HLO Graph Diff Verification Testing#

This document provides context for the HLO Graph Diff tests, what HLO is, and how to manage reference baselines.

What is HLO?#

HLO (High-Level Optimizer) is the intermediate representation used by XLA (Accelerated Linear Algebra) to capture the lowering compiler graph structures.

An HLO module records:

The sequences of low-level math operations (dot products, convolutions, additions).
Array tensor shapes and numerical precisions.
Multipod TPU cluster partitioning array sharding mappings.

Purpose of HloDiffTest#

The primary purpose of the TestHloDiff validation checks is to ensure that refactoring PRs are purely refactoring code and not unintentionally impacting graph compiler lowering or performance.

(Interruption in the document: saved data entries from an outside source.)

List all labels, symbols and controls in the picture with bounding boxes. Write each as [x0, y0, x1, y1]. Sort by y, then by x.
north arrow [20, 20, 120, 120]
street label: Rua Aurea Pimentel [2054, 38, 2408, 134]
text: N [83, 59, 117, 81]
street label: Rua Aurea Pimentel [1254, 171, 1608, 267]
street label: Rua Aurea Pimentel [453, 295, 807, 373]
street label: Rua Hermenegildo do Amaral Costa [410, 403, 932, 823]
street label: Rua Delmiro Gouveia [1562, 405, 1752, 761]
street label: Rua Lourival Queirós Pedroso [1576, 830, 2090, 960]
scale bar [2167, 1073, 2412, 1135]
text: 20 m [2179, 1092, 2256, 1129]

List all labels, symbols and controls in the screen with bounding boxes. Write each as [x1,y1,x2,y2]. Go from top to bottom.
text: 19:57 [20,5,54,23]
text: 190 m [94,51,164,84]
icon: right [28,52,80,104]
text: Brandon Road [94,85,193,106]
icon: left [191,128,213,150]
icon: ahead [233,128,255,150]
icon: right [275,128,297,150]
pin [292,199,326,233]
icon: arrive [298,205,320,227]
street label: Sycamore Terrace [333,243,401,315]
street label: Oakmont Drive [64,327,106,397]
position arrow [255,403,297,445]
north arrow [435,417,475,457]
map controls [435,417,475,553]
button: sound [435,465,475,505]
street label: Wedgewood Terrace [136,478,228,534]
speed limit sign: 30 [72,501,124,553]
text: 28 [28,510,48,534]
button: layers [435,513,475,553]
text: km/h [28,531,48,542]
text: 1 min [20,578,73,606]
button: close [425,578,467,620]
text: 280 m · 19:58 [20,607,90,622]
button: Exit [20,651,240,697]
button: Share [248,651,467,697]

For pure refactors: The HLO graph layout should remain strictly identical. Any detected deviation flags that execution boundaries or operation pipelines might have changed under the hood.
For dependency updates: Changes to framework dependencies (like updating JAX or XLA versions) are expected to slightly alter compiled HLO output layouts, which makes baseline updates appropriate in those scenarios.

How the Test Works#

This test runs automatically as part of the tpu-integration CI test suite on every Pull Request.

When the test method executes, it performs the following sequence of actions:

Triggers Compilation: It runs the model training lifecycle compilation-only phase (invoking train_compile.main()) without actually allocating hardware compute nodes or running optimization passes.
Dumps HLO modules: Instructs the XLA compiler back-end to capture optimizer operations lowering structure graphs and dump them to text files.
Strict comparison matches: Compares the structural lines of the generated representation graph directly against baseline .txt copies stored under tests/utils/.

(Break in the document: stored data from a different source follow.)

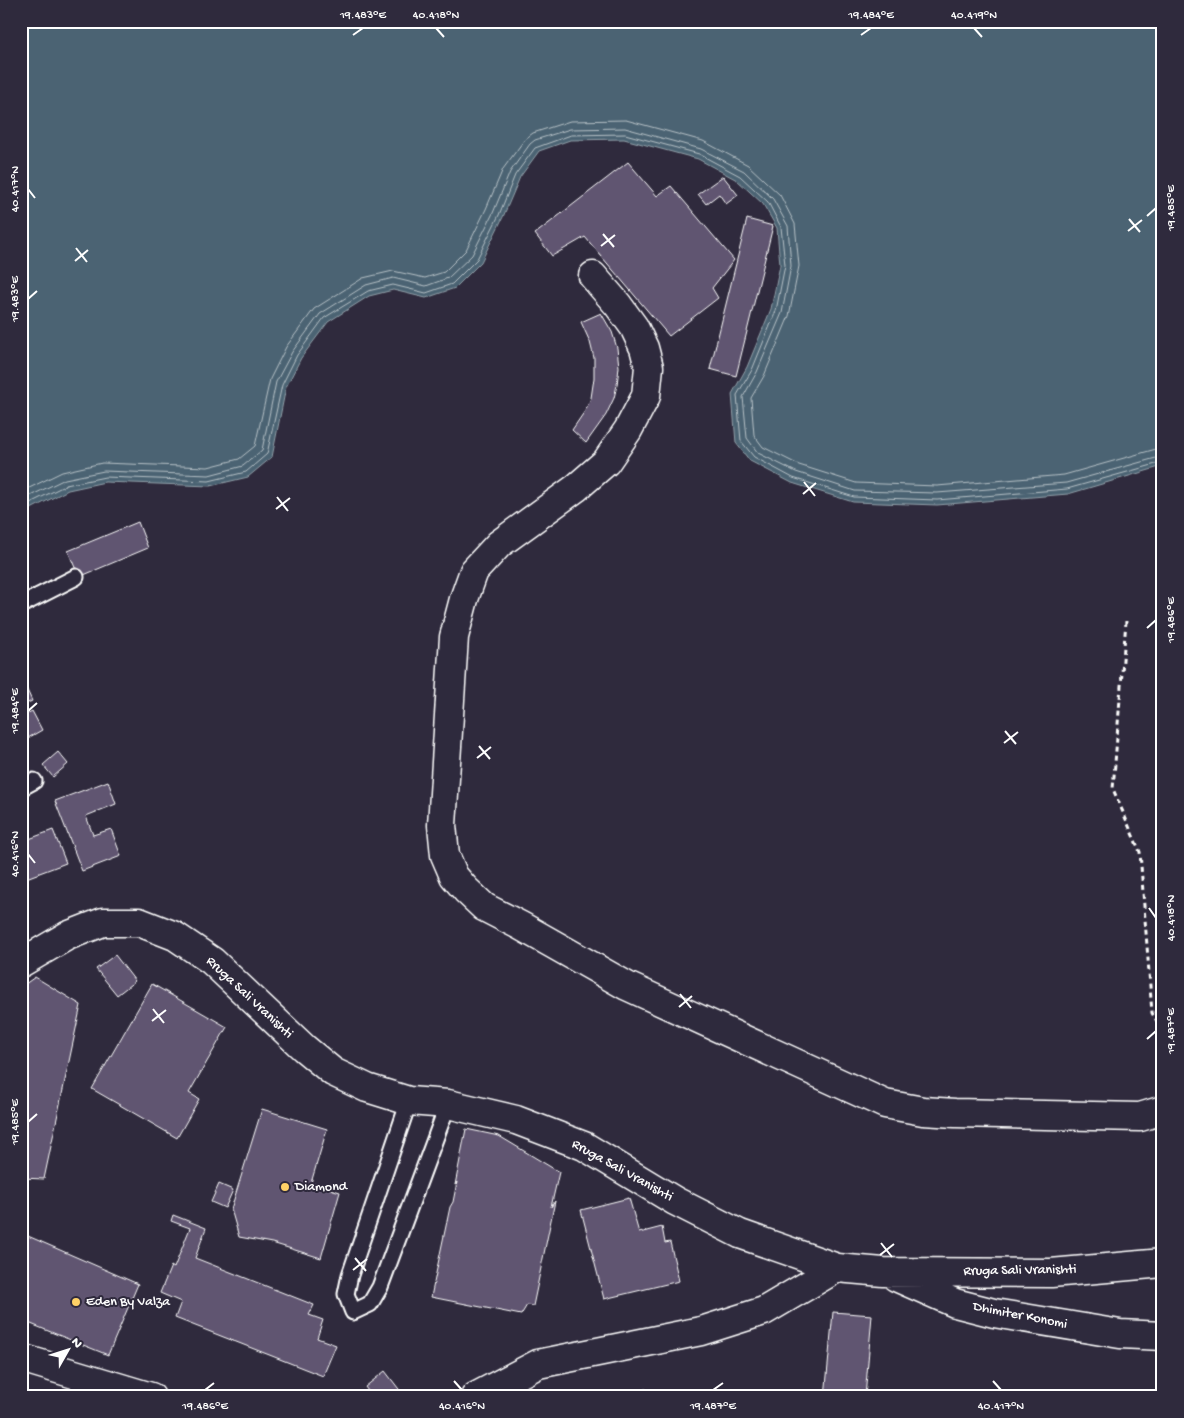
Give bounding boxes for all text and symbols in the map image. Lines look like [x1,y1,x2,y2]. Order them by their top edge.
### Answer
text: 19.483°E [339,9,387,23]
text: 40.418°N [413,9,459,23]
text: 19.484°E [847,9,894,23]
text: 40.419°N [951,9,997,23]
text: 40.417°N [9,166,23,212]
text: 19.485°E [1165,184,1179,232]
text: 19.483°E [9,275,23,323]
text: 19.486°E [1165,597,1179,644]
text: 19.484°E [9,688,23,735]
text: 40.416°N [9,831,23,877]
text: 40.418°N [1165,895,1179,941]
street label: Rruga Sali Vranishti [202,953,296,1043]
text: 19.487°E [1165,1007,1179,1055]
text: 19.485°E [9,1098,23,1146]
street label: Rruga Sali Vranishti [568,1136,676,1206]
place label: Diamond [294,1179,349,1196]
marker: Diamond [279,1181,291,1193]
street label: Rruga Sali Vranishti [963,1262,1077,1280]
place label: Eden By Valza [86,1294,171,1311]
marker: Eden By Valza [70,1296,82,1308]
street label: Dhimiter Konomi [970,1298,1069,1333]
north arrow [42,1326,92,1376]
text: N [67,1334,86,1352]
text: 19.486°E [181,1400,228,1414]
text: 40.416°N [439,1400,485,1414]
text: 19.487°E [689,1400,737,1414]
text: 40.417°N [978,1400,1024,1414]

Updating HLO reference files#

When intended architectures transformations alter graph lowering, reference file baselines require updates.

[!IMPORTANT]
While running the update script locally is not the end of the world, relying on local execution can cause remote CI tests to fail. The PR verification pipelines run the tests in a strictly locked GitHub Actions environment. The smallest discrepancies in local library installations will introduce slight backend lowering graph deviations. If your local execution leads to a remote CI check failure, rely on the GitHub Action trigger described below to generate environment-matching baselines.

Method 1: Run the manual GitHub Action Workflow (Highly Recommended)#

Triggering the CI workflow guarantees execution runs within the correct environment isolation scope.

Option A: Using the GitHub UI#

Go to the Actions tab in the repository browser.
Find the manual workflow: Update HLO References (for hlo_diff_test.py).
Run it targeting your PR workspace branch. It compiles the graph layout and commits the baseline update files back to the branch automatically.

Option B: Using the GitHub CLI (`gh`)#

Alternatively, you can trigger the remote workflow via terminal CLI execution:

gh workflow run update_reference_hlo.yml --ref <branch>

[!NOTE] A successful run of the manual update workflow will add a new commit to your Pull Request branch. Once complete, you must:

Pull the new commit from remote.

Squash the commits in your branch once again to keep your PR history clean.

Push the squashed commit to remote.

Retry the tpu-integration workflow to verify tests pass on your PR.

Method 2: Local Execution#

If you need to test or update baselines manually during development:

source .venv/bin/activate
pytest tests/integration/hlo_diff_test.py -v

Or to force update the local baselines:

python3 tests/utils/update_hlo_references.py